-- Opening Marker --
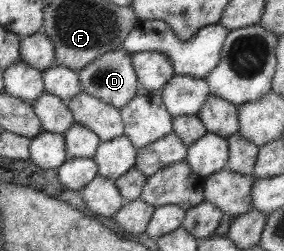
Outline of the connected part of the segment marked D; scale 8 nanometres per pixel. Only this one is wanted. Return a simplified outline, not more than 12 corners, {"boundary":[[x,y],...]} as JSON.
{"boundary":[[110,50],[76,71],[81,91],[119,110],[137,94],[131,54]]}

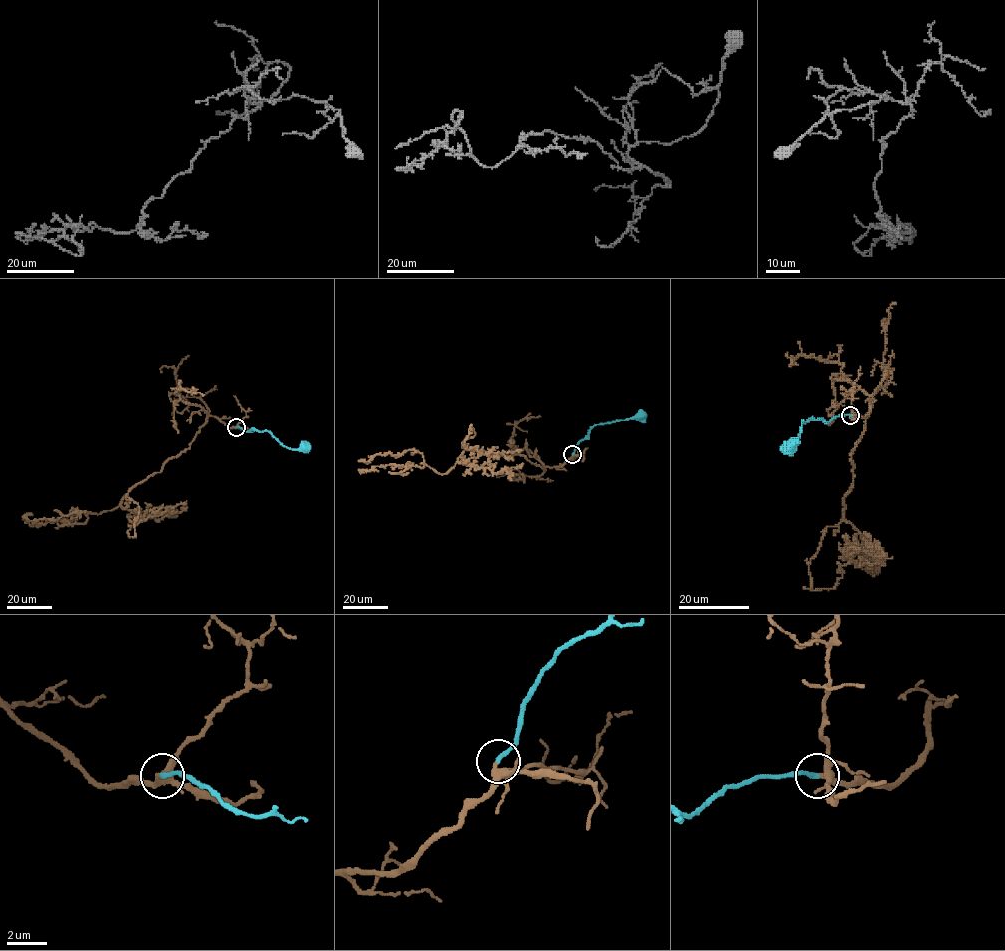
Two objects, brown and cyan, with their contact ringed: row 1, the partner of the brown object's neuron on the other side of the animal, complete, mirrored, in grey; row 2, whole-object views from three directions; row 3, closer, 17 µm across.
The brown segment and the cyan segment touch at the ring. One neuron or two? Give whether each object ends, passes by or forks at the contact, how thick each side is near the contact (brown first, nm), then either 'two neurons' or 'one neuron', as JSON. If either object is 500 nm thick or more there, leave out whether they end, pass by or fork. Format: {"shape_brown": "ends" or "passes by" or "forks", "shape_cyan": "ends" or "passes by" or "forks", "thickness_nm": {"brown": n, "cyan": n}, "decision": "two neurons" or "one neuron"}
{"shape_brown": "forks", "shape_cyan": "ends", "thickness_nm": {"brown": 280, "cyan": 240}, "decision": "one neuron"}

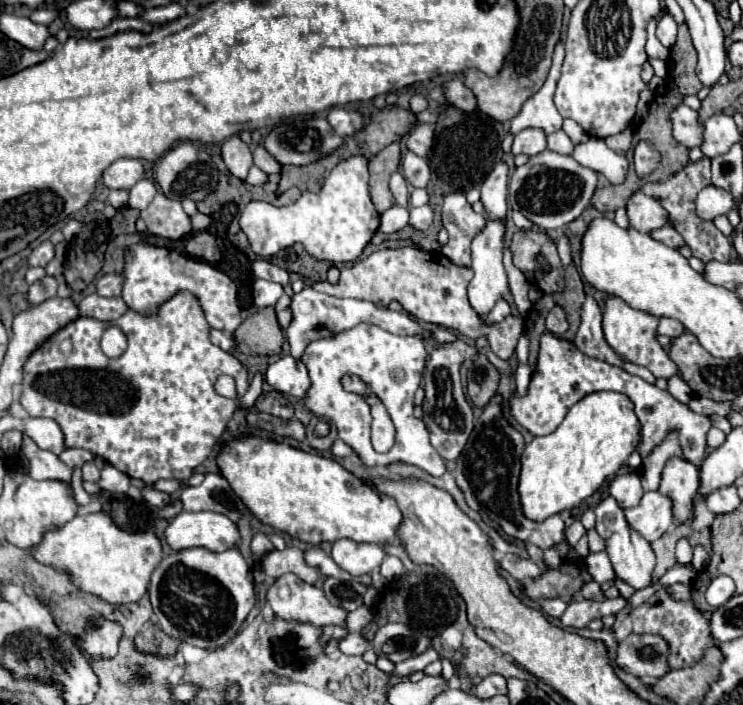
-- Closing Marker --
# [Your task]
Leave out the images and copy all remaining data word for word.

# [Expected answer]
Outline of the connected part of the segment marked D; scale 8 nanometres per pixel. Only this one is wanted. Return a simplified outline, not more than 12 corners, {"boundary":[[x,y],...]} as JSON.
{"boundary":[[110,50],[76,71],[81,91],[119,110],[137,94],[131,54]]}

Two objects, brown and cyan, with their contact ringed: row 1, the partner of the brown object's neuron on the other side of the animal, complete, mirrored, in grey; row 2, whole-object views from three directions; row 3, closer, 17 µm across.
The brown segment and the cyan segment touch at the ring. One neuron or two? Give whether each object ends, passes by or forks at the contact, how thick each side is near the contact (brown first, nm), then either 'two neurons' or 'one neuron', as JSON. If either object is 500 nm thick or more there, leave out whether they end, pass by or fork. Format: {"shape_brown": "ends" or "passes by" or "forks", "shape_cyan": "ends" or "passes by" or "forks", "thickness_nm": {"brown": n, "cyan": n}, "decision": "two neurons" or "one neuron"}
{"shape_brown": "forks", "shape_cyan": "ends", "thickness_nm": {"brown": 280, "cyan": 240}, "decision": "one neuron"}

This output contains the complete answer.